_Maureen Dunne is a freshman journalism major at MU. She is an opinion columnist who writes about student life for The Maneater._
You’ve probably seen them on social media: the viral video of a sea turtle getting a plastic straw extracted from its nose or the Great Pacific Garbage Patch, the floating mass of plastic twice the size of Texas.
These two videos have much in common besides going viral recently: they illustrate the devastation caused by single-use plastic pollution in the ocean and have sparked not only a global conversation about single-use plastic waste, but also change. However, there is much more the U.S. needs to do to combat this issue.
With 18 billion pounds of plastic entering the Earth’s oceans each year, the U.S. needs to mitigate its own contribution to this crisis. The U.S., which produces 34,500 tons of plastic annually as of 2015, has an environmental impact that is worsened by a low nationwide recycling rate. Currently, the U.S. recycles just nine percent of all plastic used by consumers, compared to countries such as Germany and South Korea, which have recycling rates above 50 percent.
One reason for the U.S.’s low recycling rate is a lack of centralized recycling standards. There is currently no federal legislation regarding recycling to leave these decisions up to state and local governments to address each area’s unique geography and way of life. However, only seven states have imposed mandatory plastic bottle recycling or bans, while merely 12 cities and counties have mandated either a single-use plastic bag ban or fee.
Also, the lack of federal legislation or guidelines means the plastics industry is free to lobby state governments for leniency on their products. Missouri and five other states have been persuaded by plastic bag manufacturers to outlaw enacting a plastic bag ban in the state. By comparison, Germany, aided by strong national legislation and a bottle return system, recycles 97.3 percent of plastic bottles used in the country.
The answer to the U.S.’s plastic pollution crisis might lie in corporate responses to the anti-straw movement. Starbucks and American Airlines agreed to phase out single-use plastic straws as a result of public outcry stemming from the viral turtle video. Large, multinational companies taking responsibility for their product’s long-term environmental impact instead of delegating its fate to the consumer should be taken as an example for the producers of all single-use plastics.
For a society in which 65 percent of the population does not recycle because it’s “too much work,” a system which eases consumers’ role in recycling and simultaneously mitigates the devastating environmental impact of plastics is necessary.

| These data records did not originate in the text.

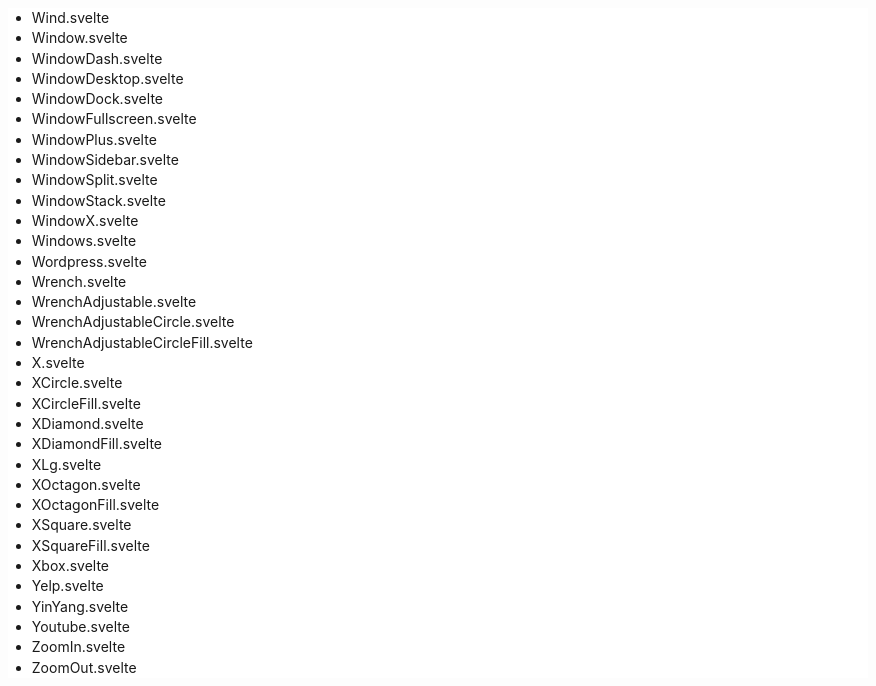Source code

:- Wind.svelte
- Window.svelte
- WindowDash.svelte
- WindowDesktop.svelte
- WindowDock.svelte
- WindowFullscreen.svelte
- WindowPlus.svelte
- WindowSidebar.svelte
- WindowSplit.svelte
- WindowStack.svelte
- WindowX.svelte
- Windows.svelte
- Wordpress.svelte
- Wrench.svelte
- WrenchAdjustable.svelte
- WrenchAdjustableCircle.svelte
- WrenchAdjustableCircleFill.svelte
- X.svelte
- XCircle.svelte
- XCircleFill.svelte
- XDiamond.svelte
- XDiamondFill.svelte
- XLg.svelte
- XOctagon.svelte
- XOctagonFill.svelte
- XSquare.svelte
- XSquareFill.svelte
- Xbox.svelte
- Yelp.svelte
- YinYang.svelte
- Youtube.svelte
- ZoomIn.svelte
- ZoomOut.svelte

Extended Producer Responsibility is sweeping legislation that shifts the responsibility for recycling plastics from local governments and individual consumers to the mass producers of these products. Producers would be held accountable for where the products they put into the ecosystem end up. Either incentivized by tax breaks or enforced by fines, large producers would be responsible for establishing product return systems like in Germany.
Establishing an EPR would not only lift most of the burden of recycling off of consumers, but also respect each states’ needs while at the same time creating an overarching and centralized plan to making recycling more accessible and common nationwide.